@dietert1
Well, this experimenter did his own homework (see attached research paper and Datum's user guide for the Efratom LPRO 101 wherein they quote a rather wishy washy figure of "Altitude (operating) -200 ft. to 40,000 ft. <1E - 13/mbar").
That Swiss Lab paper had arrived at a figure of 0.8 E - 13/mbar which, since it didn't violently disagree with Datum's rather vague figure, I took as my initial starting point to compensate for this effect until I could run my own verification tests to get an actual figure for the LPRO 101 oscillators.
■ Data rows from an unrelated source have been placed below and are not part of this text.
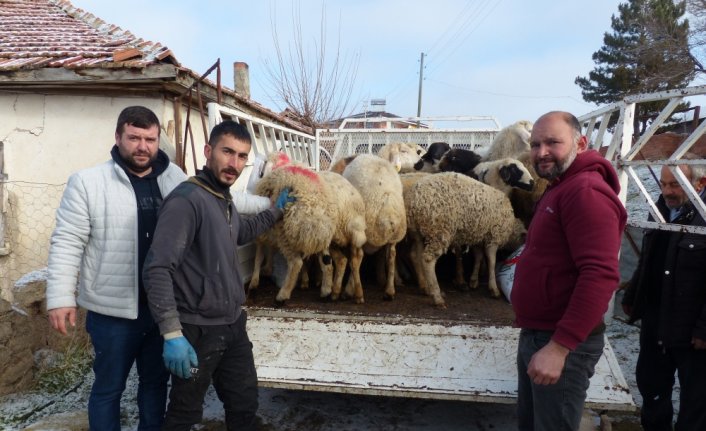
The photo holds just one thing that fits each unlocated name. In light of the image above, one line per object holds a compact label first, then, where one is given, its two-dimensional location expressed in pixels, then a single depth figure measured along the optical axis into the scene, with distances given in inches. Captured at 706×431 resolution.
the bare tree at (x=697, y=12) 673.6
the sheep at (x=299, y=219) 144.1
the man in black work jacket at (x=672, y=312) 107.9
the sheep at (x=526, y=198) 197.2
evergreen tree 666.8
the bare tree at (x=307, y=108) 661.3
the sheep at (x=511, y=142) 223.0
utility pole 1337.4
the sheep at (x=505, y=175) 187.0
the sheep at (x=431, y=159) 235.1
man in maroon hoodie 69.3
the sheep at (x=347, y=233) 154.7
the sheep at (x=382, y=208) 160.9
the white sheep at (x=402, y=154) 245.1
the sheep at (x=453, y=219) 165.8
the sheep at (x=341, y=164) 211.6
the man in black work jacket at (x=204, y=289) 84.4
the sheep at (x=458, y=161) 222.2
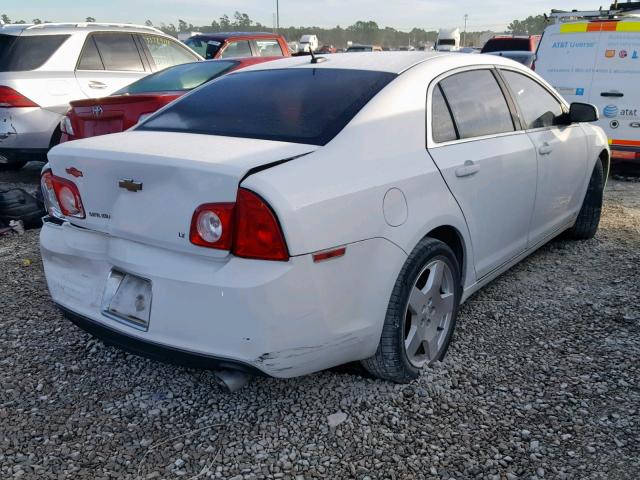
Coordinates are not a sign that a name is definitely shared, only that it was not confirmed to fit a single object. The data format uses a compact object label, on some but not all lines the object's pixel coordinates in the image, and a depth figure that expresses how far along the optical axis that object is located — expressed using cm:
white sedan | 207
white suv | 638
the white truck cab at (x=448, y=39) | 3688
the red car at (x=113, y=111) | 505
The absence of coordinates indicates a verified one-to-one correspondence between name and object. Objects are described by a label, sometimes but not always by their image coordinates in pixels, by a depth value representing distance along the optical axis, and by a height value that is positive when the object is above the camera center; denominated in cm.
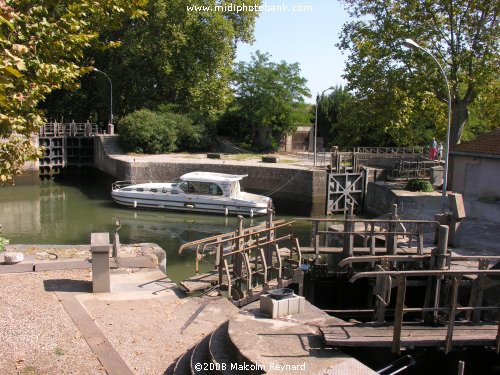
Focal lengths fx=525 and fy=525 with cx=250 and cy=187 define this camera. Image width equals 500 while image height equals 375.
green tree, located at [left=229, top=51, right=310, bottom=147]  4112 +320
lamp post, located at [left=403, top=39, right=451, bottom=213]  1700 -92
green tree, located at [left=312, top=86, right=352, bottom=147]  4912 +231
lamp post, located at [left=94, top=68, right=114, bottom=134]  4109 +118
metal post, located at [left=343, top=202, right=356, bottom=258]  1225 -236
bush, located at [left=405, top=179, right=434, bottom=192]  2441 -217
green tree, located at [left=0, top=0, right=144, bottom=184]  779 +123
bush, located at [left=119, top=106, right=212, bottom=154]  3700 -6
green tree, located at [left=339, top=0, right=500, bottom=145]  2350 +381
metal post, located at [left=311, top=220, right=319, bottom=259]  1239 -245
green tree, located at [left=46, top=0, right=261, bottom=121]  3969 +592
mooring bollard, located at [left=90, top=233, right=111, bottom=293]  927 -238
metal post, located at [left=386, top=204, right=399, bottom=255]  1216 -235
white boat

After figuring out a cost effective way to vacuum test one of my spare LPROs using a cheap 11 litre pressure cooker and vacuum pump, I purchased said items last February and ran my tests around the beginning of March. I eventually, after a few false starts, obtained Frequency shift delta figures of 0.607 E -13 and 0.587 E -13 per mBar on my final two test runs which I averaged to a value of 0.597 E -13/mBar to use as my barometric compensation factor.
As far as I'm aware, the caesium beam tube in these secondary caesium atomic frequency standards aren't effected by this pressure effect to anywhere near what a typical rubidium vapor lamp pumped earthbound RFS has to endure, hence my response to your statement.
[/* EDIT] Also worthy of note are the aging figures given in an entirely separate Datum datasheet (naturally!) which I've now attached which claims a 10 year figure of <1E -9 which, as best as I can figure it would by now correspond to a daily aging rate somewhere in the region of 1 to 2ns rather than your suggested figure of 43ns a day.